Download Louisiana Quitclaim Deed Form [PDF]

Read our thorough step-by-step guide on how to transfer your property in Louisiana and download our Louisiana quitclaim deed template.

Last update: 6 Dec 2023

Download Louisiana Quitclaim Deed Form [PDF]

The Louisiana quitclaim deed is a document that one person, called the grantor, uses to transfer their property to another person, called the grantee.

This type of quitclaim deed, unlike the warranty deed and the special warranty deed, doesn’t provide any warranties for the property title. The new owner receives the property title as is, and the previous owner is not responsible in case some title defects appear later. Therefore, it is often used in ownership transfers between trusted parties or family members.

The advantage of the general quitclaim deed over other types of deeds is its simple form. This makes the property transfer with a quitclaim deed much faster compared to the other types.

Quitclaim Deed Important Laws & Requirements in Louisiana

Laws & Requirements

  • Statute: Transfer of immovable property. (CC 1839)

  • Signing requirements: The grantor should sign the quitclaim deed before the notary public and two witnesses. (CC 1833, 1839, 2440)

  • Recording: The parties should submit the quitclaim deed to the Louisiana Clerk of Court’s Office for document recording.

  • Recording fees: (§ 844(A)(1)(a))

    • One to five pages - $100

    • Six to twenty-five pages - $200

    • Twenty-six to fifty pages - $300

    • Fifty pages and more - $300 for the first 50 pages and $5 for every additional page.

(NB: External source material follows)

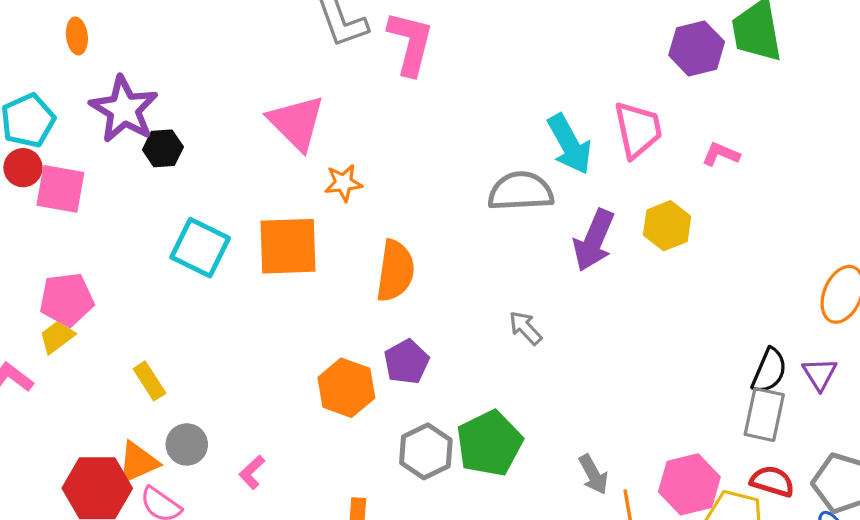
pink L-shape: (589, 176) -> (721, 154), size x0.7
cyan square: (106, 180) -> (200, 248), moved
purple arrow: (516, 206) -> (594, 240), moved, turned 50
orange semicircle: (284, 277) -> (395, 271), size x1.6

When to Use a Quitclaim Deed in Louisiana

The general quitclaim deed is the most simple way to transfer property. However, the form lacks warranties for the buyer or the grantor. These features make the quitclaim deed perfect to be used in the following situations.

#1. Title Modifications

The grantor can use this type of deed to change the information in the title in a more simple way than through the regular procedure. The grantor can change the title due to an error in the title or when some information in the title needs to be updated.

#2. Property Transfer

The most common use for the quitclaim deed is for the transfer of property. By signing the quitclaim deed, the grantor simply transfers all their interests to the grantee without providing guarantees that they are authorized to transfer the property or that there are no other claims. Therefore, this type of deed should be used only between trusted parties or family members.

#3. Living Trust Transfer

The grantor can use the general quitclaim deed form to transfer their property to their living trust. This action doesn’t require any additional guarantees, and it is, therefore, perfect to be completed using the quitclaim deed.

How to Create a Quitclaim Deed in Louisiana

#1. Fill Out The Form

Insert information about the parties that are involved in the transaction. The general form should include their names, mailing addresses, ID numbers, and marital statuses.

If some of the parties are legal persons, the form should include the registered name, mailing address, status, and registration number.

#2. Add the “Note Consideration”

The note consideration describes the value that the parties exchange in connection with the transaction. The property transfer can be made with or without consideration (as a gift). 

The consideration can be set as a money transfer, a default on debt, the provision of certain services, or any other kind of value. The parties can also set the nominal price for the property transfer, while the real price will remain private.

#3. Write the Legal Description

The legal description helps the parties individualize the transferred property. It can include the section, township, block, subdivision name, map and plat number, and the address of the property.

#4. Sign & Get it Notarized

The grantor must sign the quitclaim deed form before the notary public and two witnesses.

#5. File the Quitclaim Deed

After completing all the steps, the parties should file the quitclaim deed with the governmental body in charge of the deed registration.

Where to File a Quitclaim Deed in Louisiana

In Louisiana, the parties file a quitclaim deed with the Louisiana Clerk of Court’s Office for document recording.